Vaccins Covid-19: davantage de syndromes pseudogrippaux avec la deuxième dose de Comirnaty*

L’ANSM observe une augmentation des cas de réactogénicité, en particulier de type syndromes pseudogrippaux, avec l’injection de la 2e dose du vaccin contre le Covid-19 Comirnaty* (Pfizer/BioNtech). Précision des résultats dans le nouveau bilan consacré à la pharmacovigilance des vaccins Covid-19, publié vendredi.

Le rapport couvre les vaccinations effectuées jusqu’au 18 février. A cette date, 2 276 279 personnes avaient reçu la première dose du vaccin Pfizer/BioNtech à ARNm, le premier à avoir été disponible en France, et 1 054 017 la deuxième dose. Au total, 5 331 cas d’effets indésirables ont été analysés. Cette analyse fait toujours apparaître des poussées hypertensives et troubles du rythme cardiaque après la vaccination (cf bilan de la semaine précédente), avec 75 cas d’hypertension en comptant 20 nouveaux dans la dernière semaine analysée et 56 troubles du rythme cardiaque (par exemple tachycardie, fibrillation auriculaire, flutter auriculaire, bradycardie) dont 14 nouveaux.

Le fait nouveau apparaissant cette semaine est l’observation d’un plus grand risque de réactogénicité systémique au vaccin après l’injection de la 2e dose. Il s’agit de syndromes pseudogrippaux de type fièvre, myalgies, frissons. « Ces éléments sont en ligne avec l’attendu et conformes aux observations issues des données d’essais cliniques » de Comirnaty*, note l’ANSM.

Il y a eu 6,3 fois plus de syndromes pseudogrippaux après la 2e dose qu’après la 1re dose, pour une fréquence de 27% comparé à 4,3%. Pour chaque symptôme pris séparément, les frissons étaient 2,9 fois plus fréquents, les myalgies 2,5 fois plus fréquentes et la fièvre 2,3 fois plus fréquente. Il y avait également une augmentation de 60% des céphalées et 40% des asthénies, fatigues ou malaises.
De façon similaire au vaccin d’AstraZeneca (mais pour lequel ces syndromes pseudogrippaux sont observés dès la 1re dose), cela concernait « majoritairement des sujets jeunes ». En revanche, le rapport note le « faible nombre de cas d’événements d’hypersensibilité/d’anaphylaxie immédiate rapportés après la 2e dose (12 cas au total dont aucun de grade III après plus d’un million d’injections réalisées) ».

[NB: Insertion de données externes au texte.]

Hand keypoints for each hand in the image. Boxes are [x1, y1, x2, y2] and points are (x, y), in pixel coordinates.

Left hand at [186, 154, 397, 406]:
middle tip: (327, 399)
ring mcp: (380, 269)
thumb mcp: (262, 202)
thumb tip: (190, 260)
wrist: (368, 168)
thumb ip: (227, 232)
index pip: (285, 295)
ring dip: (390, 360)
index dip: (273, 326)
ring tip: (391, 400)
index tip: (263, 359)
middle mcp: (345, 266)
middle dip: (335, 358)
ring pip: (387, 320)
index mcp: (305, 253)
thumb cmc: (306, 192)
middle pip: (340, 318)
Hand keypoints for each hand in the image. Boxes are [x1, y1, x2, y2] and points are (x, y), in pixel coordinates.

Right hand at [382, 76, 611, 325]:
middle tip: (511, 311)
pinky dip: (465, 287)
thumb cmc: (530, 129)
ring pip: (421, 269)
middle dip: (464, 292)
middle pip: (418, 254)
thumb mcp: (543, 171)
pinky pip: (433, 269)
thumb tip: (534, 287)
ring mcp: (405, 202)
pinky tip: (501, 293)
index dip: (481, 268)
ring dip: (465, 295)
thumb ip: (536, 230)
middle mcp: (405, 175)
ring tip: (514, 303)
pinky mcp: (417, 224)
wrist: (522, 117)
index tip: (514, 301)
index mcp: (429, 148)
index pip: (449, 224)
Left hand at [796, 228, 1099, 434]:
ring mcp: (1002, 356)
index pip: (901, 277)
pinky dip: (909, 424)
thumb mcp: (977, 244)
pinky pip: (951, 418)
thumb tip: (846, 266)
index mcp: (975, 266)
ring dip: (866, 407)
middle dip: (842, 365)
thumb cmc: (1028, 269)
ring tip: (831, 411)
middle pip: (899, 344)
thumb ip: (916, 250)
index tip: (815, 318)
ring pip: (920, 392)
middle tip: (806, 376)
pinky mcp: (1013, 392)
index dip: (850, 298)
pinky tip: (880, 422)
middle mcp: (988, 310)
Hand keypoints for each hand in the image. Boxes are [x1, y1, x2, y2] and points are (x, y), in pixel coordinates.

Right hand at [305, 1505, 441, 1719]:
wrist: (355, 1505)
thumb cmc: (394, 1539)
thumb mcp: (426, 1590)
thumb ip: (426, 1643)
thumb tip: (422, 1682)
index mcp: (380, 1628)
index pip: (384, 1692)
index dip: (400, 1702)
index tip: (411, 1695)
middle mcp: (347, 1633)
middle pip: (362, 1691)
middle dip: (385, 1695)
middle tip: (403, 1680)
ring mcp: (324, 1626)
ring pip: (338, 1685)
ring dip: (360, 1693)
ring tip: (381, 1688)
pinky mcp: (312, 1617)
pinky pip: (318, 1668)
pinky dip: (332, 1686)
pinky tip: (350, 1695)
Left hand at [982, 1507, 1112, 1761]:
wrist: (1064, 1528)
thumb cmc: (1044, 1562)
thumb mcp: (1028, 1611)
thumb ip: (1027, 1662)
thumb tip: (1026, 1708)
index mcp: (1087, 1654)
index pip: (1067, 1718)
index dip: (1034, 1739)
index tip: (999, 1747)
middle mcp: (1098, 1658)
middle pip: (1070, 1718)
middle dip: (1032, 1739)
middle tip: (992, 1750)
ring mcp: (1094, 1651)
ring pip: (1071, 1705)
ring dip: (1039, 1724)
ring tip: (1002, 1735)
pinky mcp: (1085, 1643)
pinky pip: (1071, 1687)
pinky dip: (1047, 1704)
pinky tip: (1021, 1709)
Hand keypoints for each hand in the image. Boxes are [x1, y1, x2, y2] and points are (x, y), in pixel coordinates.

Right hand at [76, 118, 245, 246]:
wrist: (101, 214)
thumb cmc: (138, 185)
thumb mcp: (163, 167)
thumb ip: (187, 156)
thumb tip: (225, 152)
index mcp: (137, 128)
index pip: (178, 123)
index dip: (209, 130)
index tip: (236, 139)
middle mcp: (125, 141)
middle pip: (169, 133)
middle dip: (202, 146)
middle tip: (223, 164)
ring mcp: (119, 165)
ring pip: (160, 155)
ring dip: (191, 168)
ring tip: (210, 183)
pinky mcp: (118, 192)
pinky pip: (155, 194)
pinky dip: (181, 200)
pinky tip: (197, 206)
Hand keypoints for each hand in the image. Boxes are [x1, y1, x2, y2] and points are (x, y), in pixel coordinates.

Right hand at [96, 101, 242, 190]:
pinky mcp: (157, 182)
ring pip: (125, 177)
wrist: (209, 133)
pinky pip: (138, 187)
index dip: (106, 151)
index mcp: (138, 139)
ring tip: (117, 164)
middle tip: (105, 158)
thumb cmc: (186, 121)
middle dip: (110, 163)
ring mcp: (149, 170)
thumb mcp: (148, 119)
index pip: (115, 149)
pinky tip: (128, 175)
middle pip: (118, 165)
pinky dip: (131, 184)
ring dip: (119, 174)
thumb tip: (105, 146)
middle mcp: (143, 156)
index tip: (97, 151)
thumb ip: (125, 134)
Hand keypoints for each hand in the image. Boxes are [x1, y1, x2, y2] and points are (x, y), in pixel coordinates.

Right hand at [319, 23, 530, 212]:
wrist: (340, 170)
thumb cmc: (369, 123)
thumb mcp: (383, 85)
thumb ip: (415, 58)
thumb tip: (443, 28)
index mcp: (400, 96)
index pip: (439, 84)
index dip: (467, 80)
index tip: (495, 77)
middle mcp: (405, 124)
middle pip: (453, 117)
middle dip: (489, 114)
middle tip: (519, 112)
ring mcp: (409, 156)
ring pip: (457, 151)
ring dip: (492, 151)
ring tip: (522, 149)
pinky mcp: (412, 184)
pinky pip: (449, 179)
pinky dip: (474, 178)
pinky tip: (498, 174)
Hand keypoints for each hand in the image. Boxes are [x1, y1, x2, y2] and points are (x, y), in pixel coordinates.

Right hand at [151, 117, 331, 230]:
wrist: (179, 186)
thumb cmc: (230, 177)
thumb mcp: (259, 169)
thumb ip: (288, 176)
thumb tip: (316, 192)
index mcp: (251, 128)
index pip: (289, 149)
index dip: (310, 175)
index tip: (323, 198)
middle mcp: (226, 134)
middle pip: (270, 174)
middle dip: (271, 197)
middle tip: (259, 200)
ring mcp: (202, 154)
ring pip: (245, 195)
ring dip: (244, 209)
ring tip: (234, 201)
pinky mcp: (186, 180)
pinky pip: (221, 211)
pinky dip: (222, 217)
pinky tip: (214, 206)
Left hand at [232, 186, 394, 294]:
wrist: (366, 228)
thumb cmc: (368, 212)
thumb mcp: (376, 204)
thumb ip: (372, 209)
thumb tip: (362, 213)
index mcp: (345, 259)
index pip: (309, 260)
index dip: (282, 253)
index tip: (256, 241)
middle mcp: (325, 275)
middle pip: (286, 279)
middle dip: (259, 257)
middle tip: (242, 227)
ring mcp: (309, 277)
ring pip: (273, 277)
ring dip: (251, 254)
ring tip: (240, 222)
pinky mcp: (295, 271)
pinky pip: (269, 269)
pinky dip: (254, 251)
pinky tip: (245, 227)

« À ce jour, il n’y a pas d’autre signal confirmé durant cette période avec le vaccin Comirnaty* », observe l’ANSM.
Concernant le vaccin à ARNm de Moderna, avec 129.510 premières doses et 17.159 deuxièmes doses administrées depuis le début, sur 148 cas d’effets indésirables analysés, il y a 121 cas de réactions de type réactogénicité, locales ou systémiques, « sans caractère de gravité et d’évolution rapidement favorable ».

Il est toutefois signalé un nombre de déclarations de réactions retardées « important » (36,5% des événements indésirables notifiés). Ces réactions pouvaient survenir « de 7 jours jusqu’à 15 jours après la vaccination », mais n’avaient pas de caractère de gravité.
Quant au vaccin ChAdOx1-S d’AstraZeneca, sur 971 cas d’effets indésirables déclarés, 93% correspondent à des syndromes pseudogrippaux qui surviennent en majorité (72%) dans les 24 heures, comme cela a précédemment été rapporté par APM News. Pour ce vaccin aussi, « à ce jour, il n’y a pas d’autre signal de sécurité identifié ».

Et comme l’a fait le Pr Alain Fischer, président du conseil d’orientation de la stratégie vaccinale, lors de la conférence de presse gouvernementale jeudi soir, l’ANSM rappelle dans son bilan la recommandation de vacciner de façon échelonnée le personnel d’un même service et, en cas de fièvre et/ou de douleurs, conseille l’utilisation du paracétamol.